(Stored data entries)
+++++
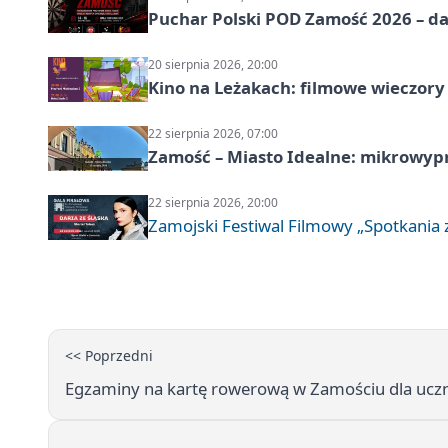
Puchar Polski POD Zamość 2026 – da
20 sierpnia 2026, 20:00
Kino na Leżakach: filmowe wieczory
22 sierpnia 2026, 07:00
Zamość – Miasto Idealne: mikrowy
22 sierpnia 2026, 20:00
Zamojski Festiwal Filmowy „Spotkania z
<< Poprzedni
Egzaminy na kartę rowerową w Zamościu dla uczn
+++++
Please copy every line of the material above word for word, leaving out the pictures.

Puchar Polski POD Zamość 2026 – da
20 sierpnia 2026, 20:00
Kino na Leżakach: filmowe wieczory
22 sierpnia 2026, 07:00
Zamość – Miasto Idealne: mikrowy
22 sierpnia 2026, 20:00
Zamojski Festiwal Filmowy „Spotkania z
<< Poprzedni
Egzaminy na kartę rowerową w Zamościu dla uczn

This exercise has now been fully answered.